**Extract:**
Service Provider Offerings
Californians, take note: you may be the first to experience "WVoIP" -- wireless voice over IP, as WebTel Wireless, Inc. has dubbed their new service. Formed in 1996, WebTel just announced that they'll be using Ascend Communications' MultiVoice for the MAX platform to offer wireless Internet telephony service.

WebTel Wireless' VoIP network allows carriers worldwide to terminate calls in Arizona and provide long-distance calls for about half the cost of the same service over the PSTN. By combining WebTel Wireless' managed IP network with Ascend's MultiVoice VoIP platform, the company is positioned to deliver integrated voice and data into a single network.

Currently, WebTel Wireless offers wireline and wireless flat-rate long-distance telephone and Internet services. The company's initial deployment of WVoIP comprises five Arizona Points of Presence (POPs) in Flagstaff, Phoenix, Prescott, Sedona, and Tucson. The company plans to deploy additional POPs and begin service in the southwestern and eastern U.S., plus Europe and Asia.

**Goal of the exercise:**
Quote the passage on WebTel Wireless's service exactly, everything from "Service Provider Offerings" down to "Internet telephony service.". The entries after this point are separate material and are not connected to the text above.

**Recorded information:**
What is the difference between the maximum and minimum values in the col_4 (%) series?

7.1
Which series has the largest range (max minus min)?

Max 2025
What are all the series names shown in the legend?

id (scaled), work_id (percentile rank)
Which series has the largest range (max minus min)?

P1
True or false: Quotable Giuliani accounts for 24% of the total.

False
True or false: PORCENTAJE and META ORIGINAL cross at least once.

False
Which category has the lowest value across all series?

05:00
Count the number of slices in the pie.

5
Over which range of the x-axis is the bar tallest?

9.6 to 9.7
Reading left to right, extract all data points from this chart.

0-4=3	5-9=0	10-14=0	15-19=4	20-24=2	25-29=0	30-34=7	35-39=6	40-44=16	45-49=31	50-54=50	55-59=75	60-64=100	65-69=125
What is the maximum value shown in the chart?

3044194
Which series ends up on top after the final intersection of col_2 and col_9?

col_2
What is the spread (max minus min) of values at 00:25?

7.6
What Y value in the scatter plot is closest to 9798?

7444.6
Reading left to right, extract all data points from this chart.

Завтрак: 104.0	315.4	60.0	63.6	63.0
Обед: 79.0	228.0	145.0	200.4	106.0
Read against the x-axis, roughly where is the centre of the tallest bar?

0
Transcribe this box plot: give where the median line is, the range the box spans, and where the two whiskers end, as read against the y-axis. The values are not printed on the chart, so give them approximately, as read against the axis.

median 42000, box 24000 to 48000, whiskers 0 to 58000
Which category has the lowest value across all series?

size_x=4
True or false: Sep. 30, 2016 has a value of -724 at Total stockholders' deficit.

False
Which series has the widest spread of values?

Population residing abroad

**Problem solution:**
Service Provider Offerings
Californians, take note: you may be the first to experience "WVoIP" -- wireless voice over IP, as WebTel Wireless, Inc. has dubbed their new service. Formed in 1996, WebTel just announced that they'll be using Ascend Communications' MultiVoice for the MAX platform to offer wireless Internet telephony service.